- **About this task**
Pick out every line in the data below that contains the word "pixel", and copy each of those lines.

- **Entries supplied**
--- START ---
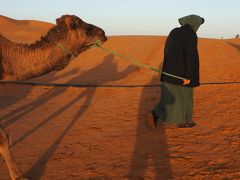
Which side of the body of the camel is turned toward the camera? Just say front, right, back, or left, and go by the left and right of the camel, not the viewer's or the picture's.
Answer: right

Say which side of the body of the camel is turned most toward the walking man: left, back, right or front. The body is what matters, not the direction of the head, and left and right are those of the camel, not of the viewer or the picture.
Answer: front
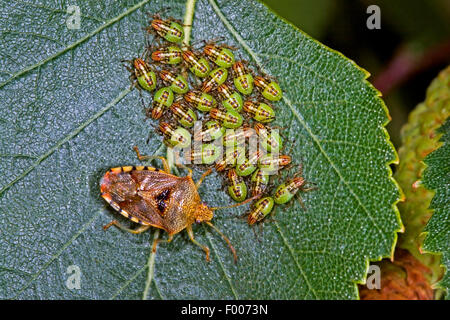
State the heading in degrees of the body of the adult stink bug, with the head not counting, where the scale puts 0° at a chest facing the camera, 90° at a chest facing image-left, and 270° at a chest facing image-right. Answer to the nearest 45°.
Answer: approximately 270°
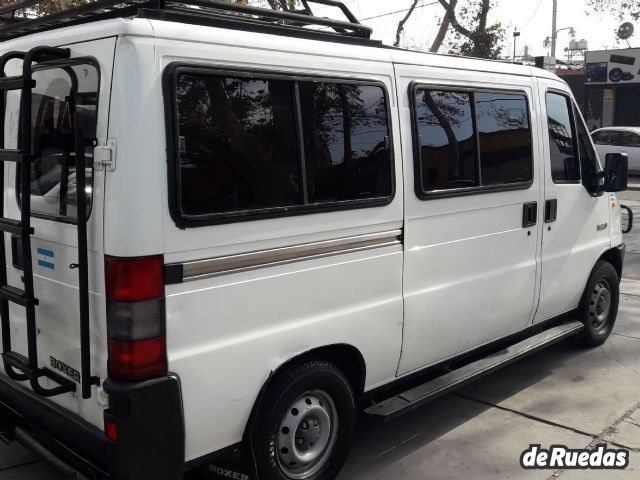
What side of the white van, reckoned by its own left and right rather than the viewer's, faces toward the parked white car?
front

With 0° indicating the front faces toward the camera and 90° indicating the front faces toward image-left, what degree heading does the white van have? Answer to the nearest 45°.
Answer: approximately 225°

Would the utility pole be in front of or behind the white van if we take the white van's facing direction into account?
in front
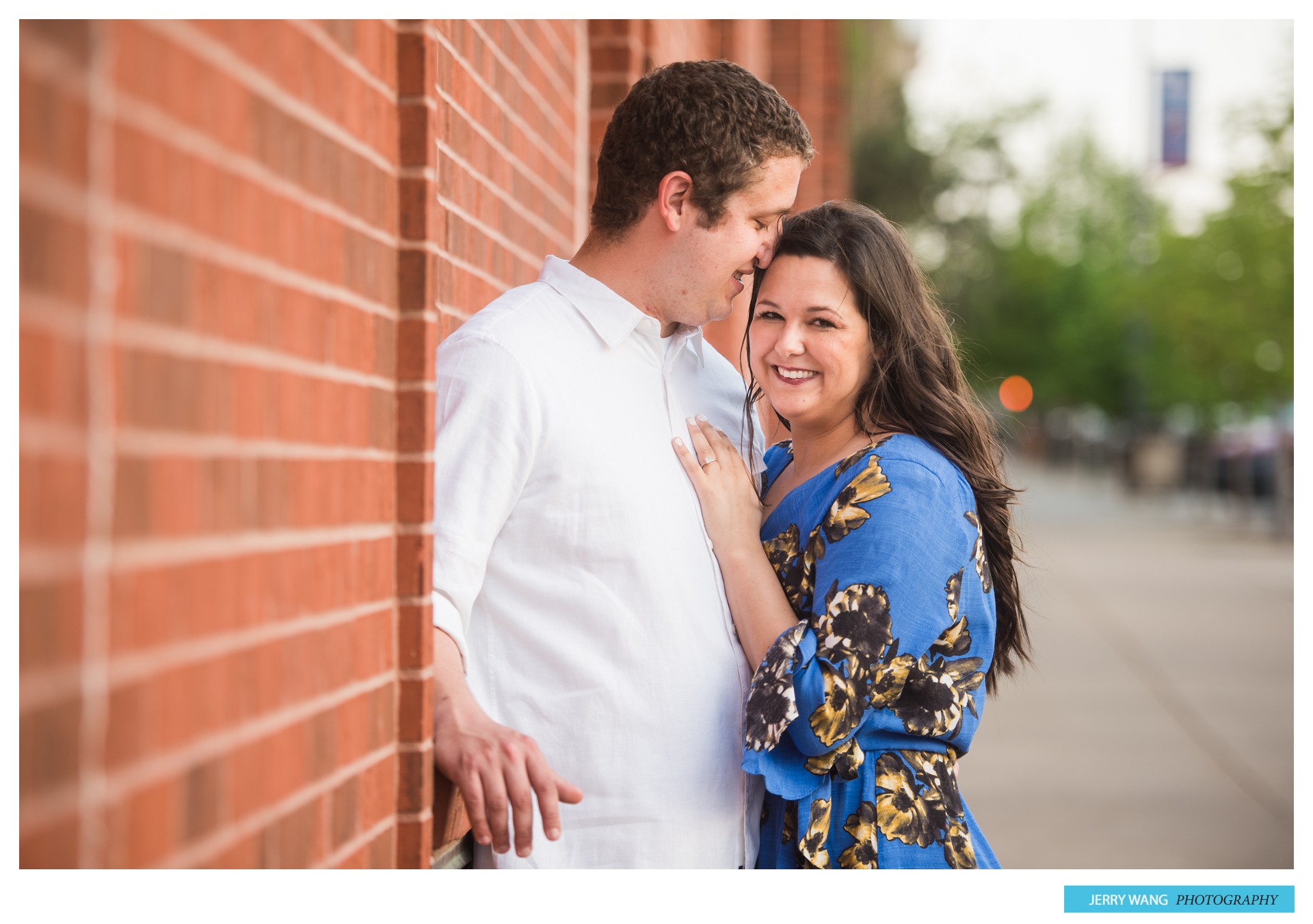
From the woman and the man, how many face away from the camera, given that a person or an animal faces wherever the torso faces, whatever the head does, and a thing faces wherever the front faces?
--- END ---
--- START ---
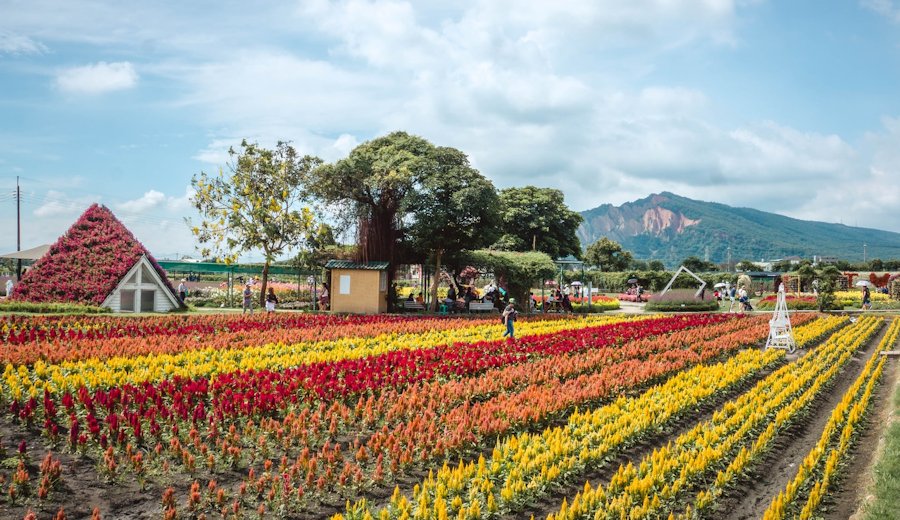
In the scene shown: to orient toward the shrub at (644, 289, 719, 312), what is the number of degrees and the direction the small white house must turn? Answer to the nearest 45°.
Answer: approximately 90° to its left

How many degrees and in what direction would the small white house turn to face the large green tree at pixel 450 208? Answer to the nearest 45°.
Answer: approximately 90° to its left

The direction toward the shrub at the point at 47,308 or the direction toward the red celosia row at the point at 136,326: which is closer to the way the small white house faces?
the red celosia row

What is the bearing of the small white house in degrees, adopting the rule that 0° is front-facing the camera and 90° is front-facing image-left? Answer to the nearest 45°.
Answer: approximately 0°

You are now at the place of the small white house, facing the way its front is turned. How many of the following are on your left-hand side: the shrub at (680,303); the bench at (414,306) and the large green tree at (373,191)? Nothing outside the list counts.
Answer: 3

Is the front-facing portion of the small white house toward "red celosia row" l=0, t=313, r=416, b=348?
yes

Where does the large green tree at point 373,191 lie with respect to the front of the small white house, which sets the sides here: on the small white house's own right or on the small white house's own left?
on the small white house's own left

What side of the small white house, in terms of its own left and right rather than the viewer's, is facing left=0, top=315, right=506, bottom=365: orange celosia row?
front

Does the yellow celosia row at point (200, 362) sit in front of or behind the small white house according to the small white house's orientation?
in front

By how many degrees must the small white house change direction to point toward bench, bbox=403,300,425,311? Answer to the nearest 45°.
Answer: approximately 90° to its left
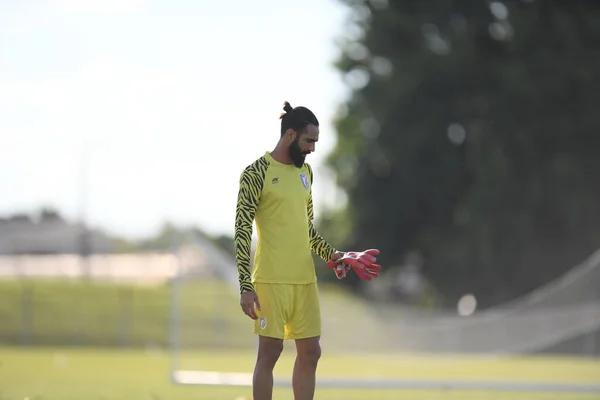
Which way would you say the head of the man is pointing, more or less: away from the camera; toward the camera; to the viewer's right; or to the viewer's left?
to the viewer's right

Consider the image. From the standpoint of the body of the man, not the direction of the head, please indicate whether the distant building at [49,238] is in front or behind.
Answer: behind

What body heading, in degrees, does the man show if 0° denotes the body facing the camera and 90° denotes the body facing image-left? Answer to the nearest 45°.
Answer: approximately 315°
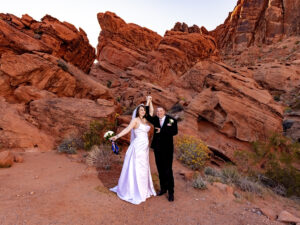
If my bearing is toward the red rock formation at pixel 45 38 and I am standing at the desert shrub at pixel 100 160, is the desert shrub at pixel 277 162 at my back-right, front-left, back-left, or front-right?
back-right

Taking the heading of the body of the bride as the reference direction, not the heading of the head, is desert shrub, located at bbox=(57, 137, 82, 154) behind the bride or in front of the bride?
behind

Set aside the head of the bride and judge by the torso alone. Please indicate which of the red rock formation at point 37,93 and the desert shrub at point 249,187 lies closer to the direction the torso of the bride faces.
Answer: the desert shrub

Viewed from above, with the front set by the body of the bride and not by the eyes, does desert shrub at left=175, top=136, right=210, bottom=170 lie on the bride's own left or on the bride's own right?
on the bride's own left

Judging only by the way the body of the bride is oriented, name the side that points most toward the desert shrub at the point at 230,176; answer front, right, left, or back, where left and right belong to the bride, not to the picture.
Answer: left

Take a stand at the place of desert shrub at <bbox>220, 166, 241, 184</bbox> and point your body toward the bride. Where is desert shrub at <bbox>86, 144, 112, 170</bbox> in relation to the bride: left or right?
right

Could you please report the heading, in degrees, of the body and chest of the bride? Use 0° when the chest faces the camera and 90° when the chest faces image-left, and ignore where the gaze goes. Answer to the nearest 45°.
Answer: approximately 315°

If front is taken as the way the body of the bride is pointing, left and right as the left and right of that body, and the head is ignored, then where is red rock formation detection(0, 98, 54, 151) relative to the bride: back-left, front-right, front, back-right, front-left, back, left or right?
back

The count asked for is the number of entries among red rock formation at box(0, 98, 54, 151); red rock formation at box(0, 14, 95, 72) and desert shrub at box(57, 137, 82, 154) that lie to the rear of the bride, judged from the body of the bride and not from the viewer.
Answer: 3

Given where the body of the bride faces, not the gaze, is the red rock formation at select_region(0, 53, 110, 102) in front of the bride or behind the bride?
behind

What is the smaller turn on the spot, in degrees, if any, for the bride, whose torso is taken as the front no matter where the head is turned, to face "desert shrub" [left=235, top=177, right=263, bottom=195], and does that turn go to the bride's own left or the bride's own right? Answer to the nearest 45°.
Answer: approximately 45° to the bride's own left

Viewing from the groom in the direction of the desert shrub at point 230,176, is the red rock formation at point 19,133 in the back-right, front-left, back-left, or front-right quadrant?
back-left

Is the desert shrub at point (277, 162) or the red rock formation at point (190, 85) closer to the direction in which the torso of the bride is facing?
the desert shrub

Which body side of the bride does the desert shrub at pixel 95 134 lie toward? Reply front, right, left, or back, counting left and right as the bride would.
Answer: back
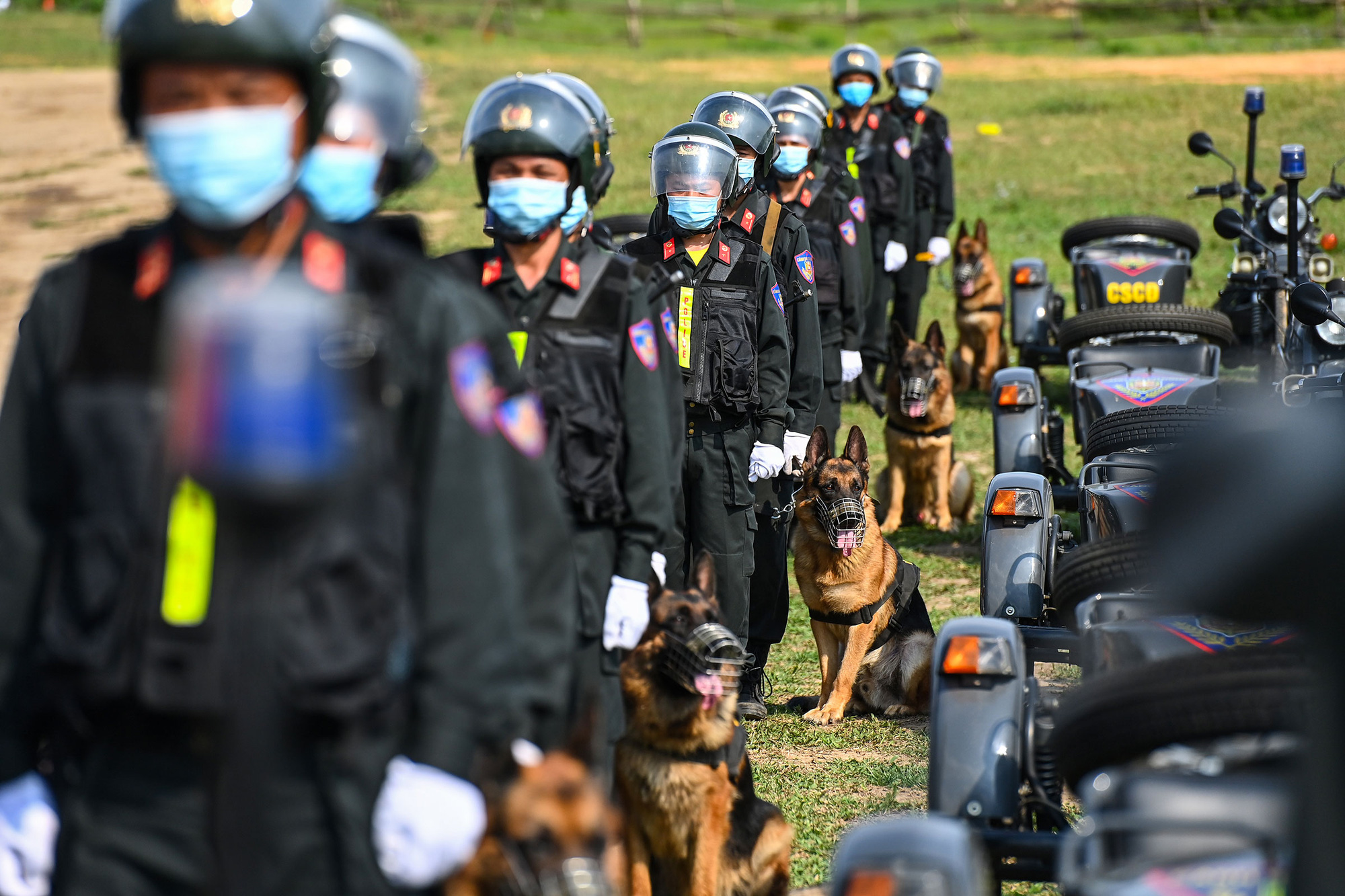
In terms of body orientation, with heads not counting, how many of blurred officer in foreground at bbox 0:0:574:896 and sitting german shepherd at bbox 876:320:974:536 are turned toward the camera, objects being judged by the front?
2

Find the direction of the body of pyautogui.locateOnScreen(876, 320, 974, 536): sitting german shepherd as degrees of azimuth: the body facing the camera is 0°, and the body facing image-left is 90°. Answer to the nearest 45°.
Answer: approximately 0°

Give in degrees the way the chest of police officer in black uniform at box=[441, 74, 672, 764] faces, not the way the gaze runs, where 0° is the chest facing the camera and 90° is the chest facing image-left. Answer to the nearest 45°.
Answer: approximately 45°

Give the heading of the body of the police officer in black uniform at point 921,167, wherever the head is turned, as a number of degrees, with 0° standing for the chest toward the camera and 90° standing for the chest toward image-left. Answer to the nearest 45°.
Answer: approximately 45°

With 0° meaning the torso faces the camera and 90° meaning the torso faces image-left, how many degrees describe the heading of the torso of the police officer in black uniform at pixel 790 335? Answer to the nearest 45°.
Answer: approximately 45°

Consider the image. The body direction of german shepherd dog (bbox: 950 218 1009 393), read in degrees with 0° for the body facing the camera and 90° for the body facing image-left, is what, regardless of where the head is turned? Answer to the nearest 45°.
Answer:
--- END ---
- **Written response**
How many degrees and in what direction would the small white house turn to face the large green tree at pixel 450 208? Answer to the nearest 45°.
If my bearing is toward the red rock formation at pixel 45 38 and I am standing at the desert shrub at pixel 100 160, is the desert shrub at pixel 277 162 at my back-right, front-left, back-left, or front-right?
Which body side of the bride does the desert shrub at pixel 95 134 lie toward? Reply front, right, left, or back, counting left and right as the bride would.
With 0° meaning the torso faces the camera and 90° meaning the torso faces image-left, how many degrees describe the heading of the torso of the police officer in black uniform at pixel 790 335? Answer to the nearest 45°.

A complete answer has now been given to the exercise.